Similar content being viewed by others
Introduction
Utilizing Radiomics Features (RFs) to quantitatively assess clinical or pathological conditions remains challenging for implementation in clinical practice due to issues with reproducibility and generalizability1. Consequently, no RFs-based software has yet gained approval from regulatory bodies such as those in the United States (US) or the European Union (EU).
As a response, international scientific endeavors have focused on enhancing technical stability and achieving better reproducibility across various clinical scenarios, exemplified by initiatives like The Image Biomarker Standardization Initiative2,3.
Nonetheless, challenges related to non-reproducibility persist in current studies utilizing RFs derived from CT scans. Primarily, normalization algorithms for pre-processing rely heavily on either acquired images or pre-acquired digital phantoms, which serve as the benchmark for evaluating RFs' stability under different CT scanner parameters, thus minimizing patient exposure to X-rays. However, studies have demonstrated that not all materials used in digital phantoms remain stable when CT acquisition protocols are altered, potentially failing to accurately represent the intricate structures of the human body4,5,6. Cadaveric studies offer a more precise depiction of organ textural structures, yet research in this area is limited, particularly regarding the impact of CT protocols on cadaveric specimens acquired externally from the donor's body.

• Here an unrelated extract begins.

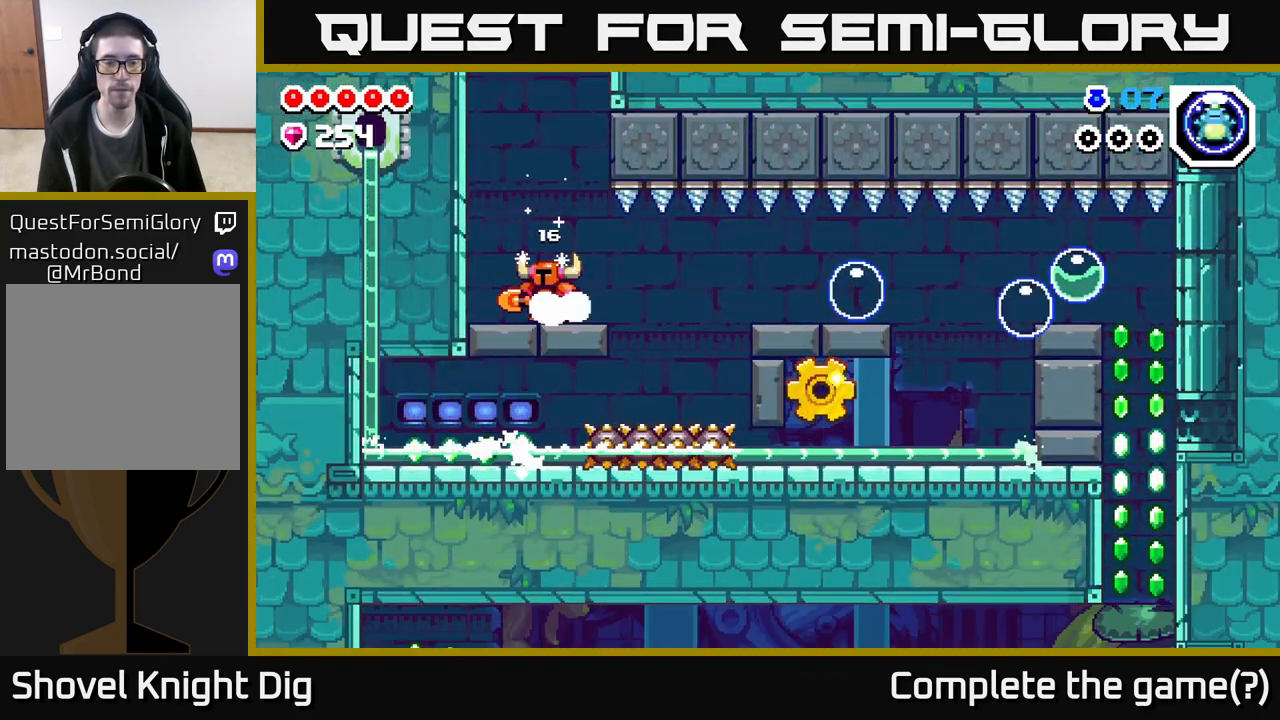
{"buttons": [], "left_stick": "center", "right_stick": "center", "events": []}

This study aims to assess the reproducibility and behavior of RFs derived from CT images of vertebrae obtained from a cadaveric thoraco-abdominal trunk7. CT scans from the same cadaver were conducted using varied acquisition parameters across three CT scanners from different manufacturers and with different detector counts. A test–retest procedure was also executed on a single CT scanner. We conduct a detailed evaluation of the influence of each CT acquisition parameter on individual RFs and provide a quantitative comparison of RFs' harmonization accuracy between a novel Generalized Linear Model (GLM) and the ComBat algorithm. Our analysis exhibits the GLM as a more precise method for standardizing data in Radiomics CT analyses. We make both the entire image dataset and the GLM model accessible for further analyses, whether for customizing analyses to different body organs, exploring alternative Radiomics libraries, or developing optimized standardization algorithms.
Results
The results are organized as follows: each paragraph reports a summary of the specific effects of each protocol parameter on the RFs both in terms of univariate and multivariate (GLM) statistical analyses, whereas all the complete details are reported in exhaustive tables accompanied by a description of all the possible comparisons in the Supplementary Material.

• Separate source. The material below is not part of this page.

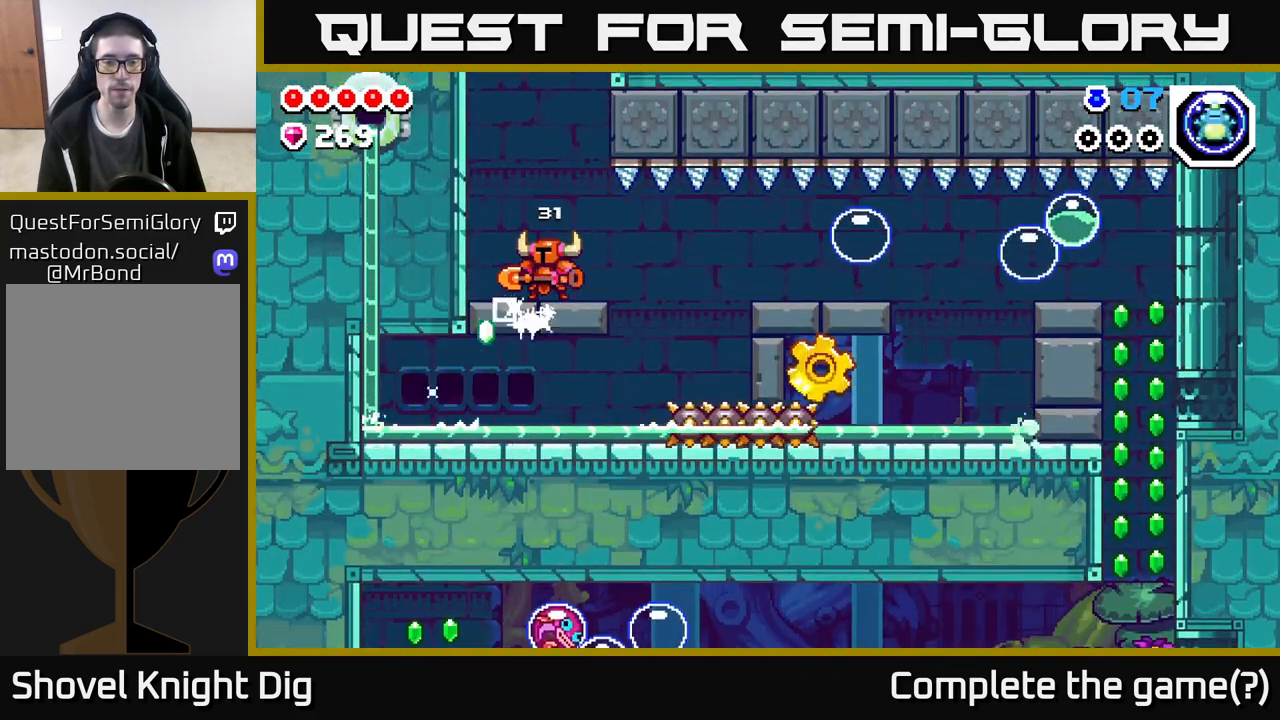
{"buttons": [], "left_stick": "right", "right_stick": "center", "events": [[233, "left_stick", "right"]]}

Effects of KV variation on features reproducibility
The statistical analysis of CT acquisitions at fixed mA (300 mA) and variable kV showed significant differences on texture RFs, with variable impact according to the considered scanners. No effects on shape features were found on all scanners. Multivariate analyses through GLM showed a general agreement with univariate testing in terms of voltage effects. Of note, specific voltage effects were also found for each scanner on texture features.
The complete statistical description is available in the supplementary material Sects. 1.1, 1.5 and Supplementary Table 1. The post-hoc analyses of ANOVA statistical tests are reported in Fig. 1.

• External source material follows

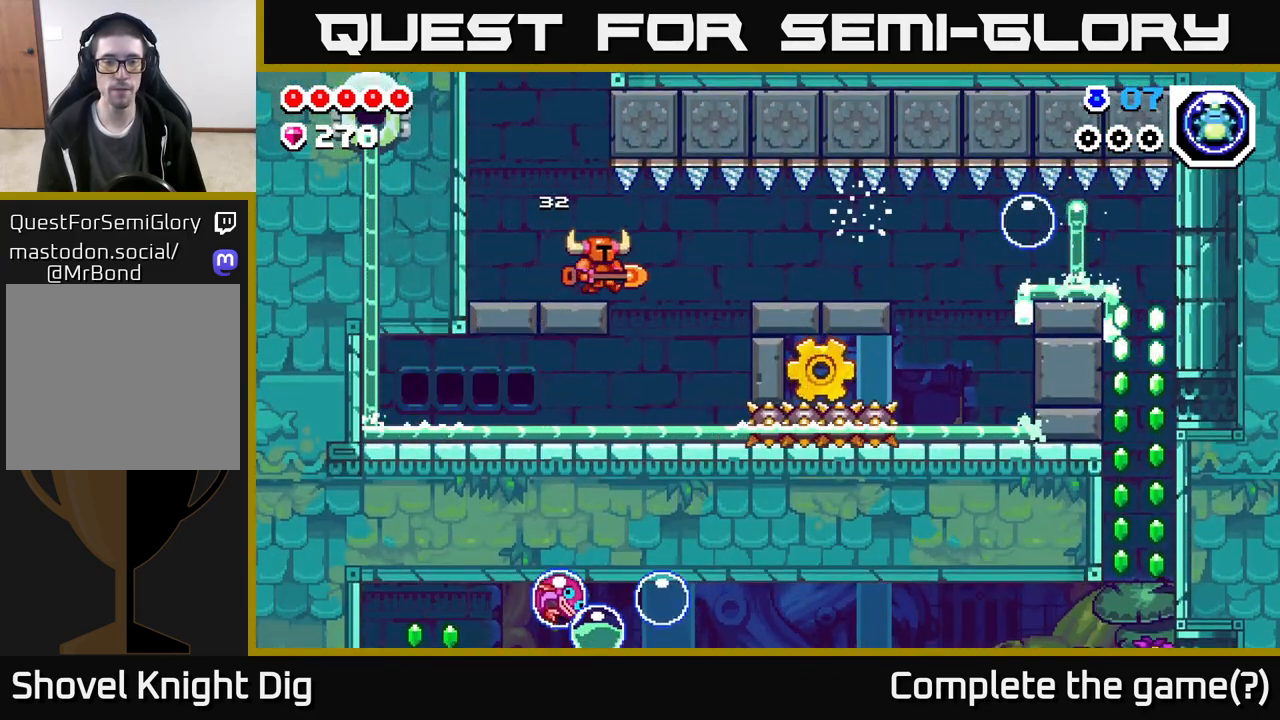
{"buttons": [], "left_stick": "center", "right_stick": "center", "events": [[383, "left_stick", "center"]]}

Post-Hoc test of Radiomics features. The Heatmap shows the number of statistically significant (p < 0.05) pair-wise comparison using paired T-test or Mann–Whitney according to normal distribution. Statistical comparisons were performed for kV variation protocol and mA variation protocol. Benjamini-Hochberg’s correction was performed for multiple comparison.
Effects of mA variation on features reproducibility
The analysis of CT acquisitions at fixed kV (120 kV) and variable mA did not show statistically significant differences on all RFs for Scanner 1 and 2, whereas GLCM, GLDM, and GLRLM showed a significant difference in Scanner 3. These results are confirmed by the multivariate analysis, which showed no significant effect of current alone (see Fig. 2). The observed differences in univariate testing for Scanner 3 were also observed as a significant interaction effect between Scanner 3 and current in the GLM analysis.
Generalized Linear Model results on RFs. The table reports the significance of each effect considered in the model (columns) in respect to each RFs (rows). Red cells represent a significative (p-value < 0.05) and positive contribution (Coefficient > = 0), whereas blue cells represent a significative (p-value < 0.05) and negative contribution (Coefficient < 0).
The complete statistical description is available in the supplementary material Sects. 1.2, 1.5 and Supplementary Table 2. Post-hoc analyses of ANOVA statistical tests are reported in Fig. 1.
Field-of-view
Several RFs (First Order, GLRLM and NGTDM) resulted significantly different when varying the FOV (Abdomen = 500 mm, Spine = 320 mm). Similar results were also observed after multivariate testing where almost all RFs showed significant effect of FOV covariate, mainly with a reduction when moving from Spine to Abdomen.
The complete statistical description is available in the supplementary material Sects. 1.2, 1.5 and Supplementary Table 3.
Reconstruction kernel
The choice of the Reconstruction Kernel (Standard/Bone) showed no statistically significant difference on Shape features acquired on all scanners, whereas most of the texture features showed a significant change due to different kernels. The GLM analyses showed similar results on Shape features and a general reduction in RFs when switching to "Bone” reconstruction Kernel. Of note, with respect to Scanner 1, the interactions between Scanner 2 and Scanner 3 with the reconstruction kernel showed opposite impact on the RFs (Fig. 2).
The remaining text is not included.